Try it:
Reproduce the items from their beginning through the line containing "## 1 [Gunslinger83", switching "September" to "October" and leaving all else unchanged.

Dataset excerpts:
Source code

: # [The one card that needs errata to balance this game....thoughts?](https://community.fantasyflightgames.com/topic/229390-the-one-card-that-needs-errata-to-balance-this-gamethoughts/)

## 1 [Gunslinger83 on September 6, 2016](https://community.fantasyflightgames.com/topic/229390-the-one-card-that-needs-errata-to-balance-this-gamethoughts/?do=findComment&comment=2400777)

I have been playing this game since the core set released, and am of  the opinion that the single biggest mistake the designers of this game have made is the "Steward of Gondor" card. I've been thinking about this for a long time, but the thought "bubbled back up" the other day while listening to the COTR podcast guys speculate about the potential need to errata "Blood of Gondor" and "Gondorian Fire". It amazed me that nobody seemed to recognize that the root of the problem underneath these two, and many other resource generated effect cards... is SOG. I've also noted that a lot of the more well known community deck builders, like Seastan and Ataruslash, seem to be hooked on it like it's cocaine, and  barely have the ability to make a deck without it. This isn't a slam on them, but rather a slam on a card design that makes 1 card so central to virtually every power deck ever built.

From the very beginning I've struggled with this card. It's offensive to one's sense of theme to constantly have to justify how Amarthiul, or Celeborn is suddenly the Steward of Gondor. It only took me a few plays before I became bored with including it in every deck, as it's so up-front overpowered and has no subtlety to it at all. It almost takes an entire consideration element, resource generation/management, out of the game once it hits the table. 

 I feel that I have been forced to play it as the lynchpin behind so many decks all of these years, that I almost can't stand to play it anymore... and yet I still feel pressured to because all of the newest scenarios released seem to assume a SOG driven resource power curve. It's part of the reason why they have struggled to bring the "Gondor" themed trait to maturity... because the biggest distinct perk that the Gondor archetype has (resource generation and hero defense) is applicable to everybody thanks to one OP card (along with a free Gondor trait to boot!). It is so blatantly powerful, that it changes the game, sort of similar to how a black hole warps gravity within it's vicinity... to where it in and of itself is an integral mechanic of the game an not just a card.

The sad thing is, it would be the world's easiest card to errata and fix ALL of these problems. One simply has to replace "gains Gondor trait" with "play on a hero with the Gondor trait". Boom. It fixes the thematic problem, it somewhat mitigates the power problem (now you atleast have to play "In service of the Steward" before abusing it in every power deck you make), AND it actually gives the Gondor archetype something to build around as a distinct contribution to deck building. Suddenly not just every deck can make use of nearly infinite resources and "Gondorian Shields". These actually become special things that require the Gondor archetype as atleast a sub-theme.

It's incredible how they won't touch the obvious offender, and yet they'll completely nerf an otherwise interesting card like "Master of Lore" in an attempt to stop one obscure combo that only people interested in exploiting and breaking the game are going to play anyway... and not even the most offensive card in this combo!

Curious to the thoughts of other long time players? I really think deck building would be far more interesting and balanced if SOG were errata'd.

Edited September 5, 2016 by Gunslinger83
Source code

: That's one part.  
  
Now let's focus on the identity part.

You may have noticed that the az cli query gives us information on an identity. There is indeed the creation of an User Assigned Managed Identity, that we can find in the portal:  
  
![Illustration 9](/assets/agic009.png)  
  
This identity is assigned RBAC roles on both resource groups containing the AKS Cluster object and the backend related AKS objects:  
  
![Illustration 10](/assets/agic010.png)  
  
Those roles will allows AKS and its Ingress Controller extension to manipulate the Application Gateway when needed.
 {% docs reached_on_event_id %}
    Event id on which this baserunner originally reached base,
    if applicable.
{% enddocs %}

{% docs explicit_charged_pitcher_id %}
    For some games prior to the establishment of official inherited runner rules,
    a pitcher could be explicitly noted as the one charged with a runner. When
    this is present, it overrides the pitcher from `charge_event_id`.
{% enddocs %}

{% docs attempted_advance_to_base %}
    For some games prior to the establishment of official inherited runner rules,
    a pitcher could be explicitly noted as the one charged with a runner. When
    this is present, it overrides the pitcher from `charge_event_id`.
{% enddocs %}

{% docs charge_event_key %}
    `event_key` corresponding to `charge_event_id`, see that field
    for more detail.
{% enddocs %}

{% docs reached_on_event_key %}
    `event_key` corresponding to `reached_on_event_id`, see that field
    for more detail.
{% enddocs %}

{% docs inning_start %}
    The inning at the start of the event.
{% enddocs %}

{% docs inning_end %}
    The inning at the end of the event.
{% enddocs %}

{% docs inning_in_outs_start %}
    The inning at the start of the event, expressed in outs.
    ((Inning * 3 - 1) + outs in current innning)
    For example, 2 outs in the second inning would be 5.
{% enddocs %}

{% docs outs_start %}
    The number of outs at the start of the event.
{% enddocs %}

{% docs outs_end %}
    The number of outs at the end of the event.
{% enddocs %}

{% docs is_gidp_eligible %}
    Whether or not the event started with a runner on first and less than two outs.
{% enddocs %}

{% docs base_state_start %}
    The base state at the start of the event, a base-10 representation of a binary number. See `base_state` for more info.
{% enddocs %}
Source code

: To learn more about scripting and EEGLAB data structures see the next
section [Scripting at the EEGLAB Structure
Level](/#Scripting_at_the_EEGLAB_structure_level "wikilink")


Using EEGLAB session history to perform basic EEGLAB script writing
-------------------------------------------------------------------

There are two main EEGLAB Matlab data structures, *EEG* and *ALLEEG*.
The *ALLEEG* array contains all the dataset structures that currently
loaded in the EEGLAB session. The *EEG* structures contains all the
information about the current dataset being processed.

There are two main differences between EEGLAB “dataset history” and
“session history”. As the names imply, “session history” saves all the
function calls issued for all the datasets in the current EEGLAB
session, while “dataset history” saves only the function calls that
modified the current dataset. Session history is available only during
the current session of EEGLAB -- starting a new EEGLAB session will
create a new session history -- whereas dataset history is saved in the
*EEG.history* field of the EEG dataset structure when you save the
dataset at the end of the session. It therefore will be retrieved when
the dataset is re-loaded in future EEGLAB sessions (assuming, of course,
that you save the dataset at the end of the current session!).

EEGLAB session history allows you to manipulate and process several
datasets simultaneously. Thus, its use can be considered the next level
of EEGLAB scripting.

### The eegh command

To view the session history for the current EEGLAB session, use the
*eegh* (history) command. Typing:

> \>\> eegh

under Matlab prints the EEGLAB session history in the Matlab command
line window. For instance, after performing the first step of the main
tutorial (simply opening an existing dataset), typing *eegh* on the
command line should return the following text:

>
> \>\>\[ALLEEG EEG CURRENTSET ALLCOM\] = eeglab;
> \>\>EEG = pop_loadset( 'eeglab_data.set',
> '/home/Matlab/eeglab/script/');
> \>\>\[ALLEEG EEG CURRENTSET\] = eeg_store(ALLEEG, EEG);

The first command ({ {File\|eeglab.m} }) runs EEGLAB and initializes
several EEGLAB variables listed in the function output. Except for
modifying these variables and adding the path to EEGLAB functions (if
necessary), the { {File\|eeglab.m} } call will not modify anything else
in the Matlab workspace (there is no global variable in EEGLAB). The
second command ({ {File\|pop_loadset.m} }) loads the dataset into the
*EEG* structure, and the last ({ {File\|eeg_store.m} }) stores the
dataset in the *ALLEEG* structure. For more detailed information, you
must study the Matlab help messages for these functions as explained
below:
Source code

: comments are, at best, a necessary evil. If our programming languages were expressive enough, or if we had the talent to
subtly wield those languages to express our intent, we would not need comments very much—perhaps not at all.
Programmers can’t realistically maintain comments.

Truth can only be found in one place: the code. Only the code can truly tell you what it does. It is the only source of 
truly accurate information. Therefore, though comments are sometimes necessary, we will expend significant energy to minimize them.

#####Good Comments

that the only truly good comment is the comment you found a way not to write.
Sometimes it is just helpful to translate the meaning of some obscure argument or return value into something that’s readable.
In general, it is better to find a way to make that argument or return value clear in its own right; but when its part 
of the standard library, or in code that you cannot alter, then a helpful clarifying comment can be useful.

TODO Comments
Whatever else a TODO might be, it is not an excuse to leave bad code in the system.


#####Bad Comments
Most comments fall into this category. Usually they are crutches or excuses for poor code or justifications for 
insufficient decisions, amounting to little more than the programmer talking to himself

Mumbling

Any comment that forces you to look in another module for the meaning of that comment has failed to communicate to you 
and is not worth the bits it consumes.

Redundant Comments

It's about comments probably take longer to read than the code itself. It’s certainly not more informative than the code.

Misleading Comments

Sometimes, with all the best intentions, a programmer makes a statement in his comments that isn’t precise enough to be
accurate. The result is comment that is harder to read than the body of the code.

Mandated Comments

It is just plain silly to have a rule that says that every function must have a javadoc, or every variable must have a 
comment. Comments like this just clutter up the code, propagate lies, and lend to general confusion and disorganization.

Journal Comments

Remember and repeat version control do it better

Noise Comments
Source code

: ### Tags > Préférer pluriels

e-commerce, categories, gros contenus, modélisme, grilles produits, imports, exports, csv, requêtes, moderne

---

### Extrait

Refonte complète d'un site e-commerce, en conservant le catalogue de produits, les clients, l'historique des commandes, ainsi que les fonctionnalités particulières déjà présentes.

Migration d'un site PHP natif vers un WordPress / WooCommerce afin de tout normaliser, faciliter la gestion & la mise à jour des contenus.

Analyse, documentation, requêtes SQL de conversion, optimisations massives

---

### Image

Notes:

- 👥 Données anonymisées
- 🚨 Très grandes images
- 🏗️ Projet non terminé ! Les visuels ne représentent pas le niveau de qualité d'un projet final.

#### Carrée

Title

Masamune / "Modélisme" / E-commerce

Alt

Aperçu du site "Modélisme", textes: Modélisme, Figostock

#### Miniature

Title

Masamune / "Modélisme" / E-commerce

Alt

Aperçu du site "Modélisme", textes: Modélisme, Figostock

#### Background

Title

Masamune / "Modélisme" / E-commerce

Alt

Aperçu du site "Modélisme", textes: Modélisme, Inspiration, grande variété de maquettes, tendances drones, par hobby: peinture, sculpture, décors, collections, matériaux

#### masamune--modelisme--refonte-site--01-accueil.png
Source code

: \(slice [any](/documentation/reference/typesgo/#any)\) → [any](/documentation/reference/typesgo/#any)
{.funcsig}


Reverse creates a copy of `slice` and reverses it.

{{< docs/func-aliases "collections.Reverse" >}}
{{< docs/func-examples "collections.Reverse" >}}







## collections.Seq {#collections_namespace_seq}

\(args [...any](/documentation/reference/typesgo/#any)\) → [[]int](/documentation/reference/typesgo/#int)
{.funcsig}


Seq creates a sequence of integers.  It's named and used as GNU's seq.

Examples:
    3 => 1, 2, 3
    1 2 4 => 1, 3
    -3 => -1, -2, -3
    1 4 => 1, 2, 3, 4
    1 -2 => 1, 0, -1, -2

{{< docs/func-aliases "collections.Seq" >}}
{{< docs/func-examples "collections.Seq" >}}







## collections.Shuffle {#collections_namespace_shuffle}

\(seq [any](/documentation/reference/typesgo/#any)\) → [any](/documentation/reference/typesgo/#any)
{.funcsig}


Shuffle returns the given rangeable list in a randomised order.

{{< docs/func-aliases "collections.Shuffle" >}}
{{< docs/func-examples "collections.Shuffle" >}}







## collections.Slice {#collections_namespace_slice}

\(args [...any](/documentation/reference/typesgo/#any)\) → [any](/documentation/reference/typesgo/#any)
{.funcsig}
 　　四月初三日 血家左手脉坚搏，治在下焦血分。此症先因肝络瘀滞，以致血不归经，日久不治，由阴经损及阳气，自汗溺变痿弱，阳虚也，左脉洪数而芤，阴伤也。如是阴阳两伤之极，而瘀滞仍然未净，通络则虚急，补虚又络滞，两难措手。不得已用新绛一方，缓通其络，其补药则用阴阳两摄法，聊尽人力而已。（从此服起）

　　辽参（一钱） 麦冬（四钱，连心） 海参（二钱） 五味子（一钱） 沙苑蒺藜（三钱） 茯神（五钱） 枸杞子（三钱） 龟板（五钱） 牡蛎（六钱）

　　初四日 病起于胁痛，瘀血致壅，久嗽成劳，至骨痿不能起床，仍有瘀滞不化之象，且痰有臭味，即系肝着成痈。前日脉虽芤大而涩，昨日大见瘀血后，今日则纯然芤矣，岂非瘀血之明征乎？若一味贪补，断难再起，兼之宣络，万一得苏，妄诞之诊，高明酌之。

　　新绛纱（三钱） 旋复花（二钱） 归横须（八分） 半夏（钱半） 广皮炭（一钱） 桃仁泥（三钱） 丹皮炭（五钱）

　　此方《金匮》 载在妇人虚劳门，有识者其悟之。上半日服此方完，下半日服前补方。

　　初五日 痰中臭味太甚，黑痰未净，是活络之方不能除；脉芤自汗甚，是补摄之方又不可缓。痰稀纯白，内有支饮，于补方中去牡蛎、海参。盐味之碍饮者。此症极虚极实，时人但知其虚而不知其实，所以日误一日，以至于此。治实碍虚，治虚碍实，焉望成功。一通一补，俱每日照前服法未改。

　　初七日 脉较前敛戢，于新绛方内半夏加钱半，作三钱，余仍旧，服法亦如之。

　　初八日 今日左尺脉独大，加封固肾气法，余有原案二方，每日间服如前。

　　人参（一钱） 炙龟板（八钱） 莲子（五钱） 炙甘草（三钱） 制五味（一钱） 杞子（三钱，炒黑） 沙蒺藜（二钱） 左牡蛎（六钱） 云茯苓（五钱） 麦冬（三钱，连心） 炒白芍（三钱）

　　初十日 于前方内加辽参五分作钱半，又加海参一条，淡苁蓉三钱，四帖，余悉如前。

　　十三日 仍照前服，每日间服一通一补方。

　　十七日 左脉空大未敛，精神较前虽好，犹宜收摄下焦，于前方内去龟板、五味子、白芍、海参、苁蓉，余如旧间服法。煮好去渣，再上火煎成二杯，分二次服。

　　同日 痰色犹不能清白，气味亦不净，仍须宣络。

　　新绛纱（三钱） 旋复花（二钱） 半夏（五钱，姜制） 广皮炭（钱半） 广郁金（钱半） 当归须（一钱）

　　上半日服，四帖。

Output of the task:
Source code

: # [The one card that needs errata to balance this game....thoughts?](https://community.fantasyflightgames.com/topic/229390-the-one-card-that-needs-errata-to-balance-this-gamethoughts/)

## 1 [Gunslinger83 on October 6, 2016](https://community.fantasyflightgames.com/topic/229390-the-one-card-that-needs-errata-to-balance-this-gamethoughts/?do=findComment&comment=2400777)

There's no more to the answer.